Il Wall Street Journal riconosce il merito del governatore di Bankitalia Mario Draghi e di altre autorità bancarie che, insieme, hanno permesso all’Italia di beneficiare di una posizione finanziaria relativamente buona.

“Sfortunatamente – prosegue, però il quotidiano, – il loro successo non significa che tutto va bene. Il Wsj ricorda infatti che lo stesso Draghi ha affermato che l’Italia “è incapace di crescere a un tasso sostenibile…una chiara perdita di competitività, se paragonata ai nostri principali partner europei”.

D’altronde, dati in mano, nel periodo compreso tra il 1998 e il 2008, la produttività tedesca è cresciuta del 22%, quella francese del 18%, mentre quella dell’Italia di appena il 3%. “Se la crescita della produttività non aumenterà, l’economia italiana non riuscirà a crescere a un ritmo più veloce di quella soglia dell’1% che il governo ha stimato per quest’anno e per il prossimo. Nel qual caso, ha fatto notare l’Ocse, le entrate fiscali scenderanno e l’Italia non sarà capace di centrare il proprio target sul deficit.

Ma i problemi non finiscono qui: Irwin Stelzer, autore dell’articolo, afferma infatti che gli imprenditori con cui ha parlato hanno affermato che il governo italiano, a prescindere dal voto di fiducia su Silvio Berlusconi del prossimo 14 dicembre, il governo italiana rimarrà incapace di ripulire l’immondizia che sta soffocando Napoli, né riuscirà a salvare il patrimonio artistico della nazione, o avviare quelle riforme strutturali necessarie per rivitalizzare l’economia.

Tornando al problema della competitività, Stelzer scrive che oltre al problema dello yuan cinese, che a valori così bassi minaccia le esportazioni di tutti i paesi del mondo, l’Italia non potrà mai avere un tasso di interesse che sia appropriato alle sue circostanze, in quanto questo è stabilito dalla Banca centrale europea, che spesso fa riferimento alla performance della Germania.

Nè può controllare i propri costi energetici, visto che in questo caso è l’Opec che assolve a questo compito: e per una economia che ha una forte dipendenza dal petrolio, questo non è un piccolo particolare.

Insomma, per un paese che ha un rapporto debito/pil al 120%, la situazione appare per certi versi peggiore di quella del Portogallo, il cui rapporto si attesta all’85%. E ancora, come se non bastasse, mentre il Portogallo è al 31esimo posto nella capacità di riuscire a fare business facilmente -secondo l’ultima relazione stilata dalla Banca Mondiale -appena dietro Israele e l’Olanda, l’Italia si trova all’80esimo posto: ciò significa che per un imprenditore è più facile fare business in Mongolia o nello Zambia che in Italia.

Voci di dati
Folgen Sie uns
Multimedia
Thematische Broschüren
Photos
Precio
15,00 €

--- Cosa fare ---
A – Nel testo sull'economia italiana, di quanto è cresciuta la produttività dell'Italia tra il 1998 e il 2008?
B – Trascrivi parola per parola tutte le righe dell'elenco.
Il testo e l'elenco non hanno alcun legame tra loro.

--- Risposte ---
A – Di appena il 3%.

B –
Folgen Sie uns
Multimedia
Thematische Broschüren
Photos
Precio
15,00 €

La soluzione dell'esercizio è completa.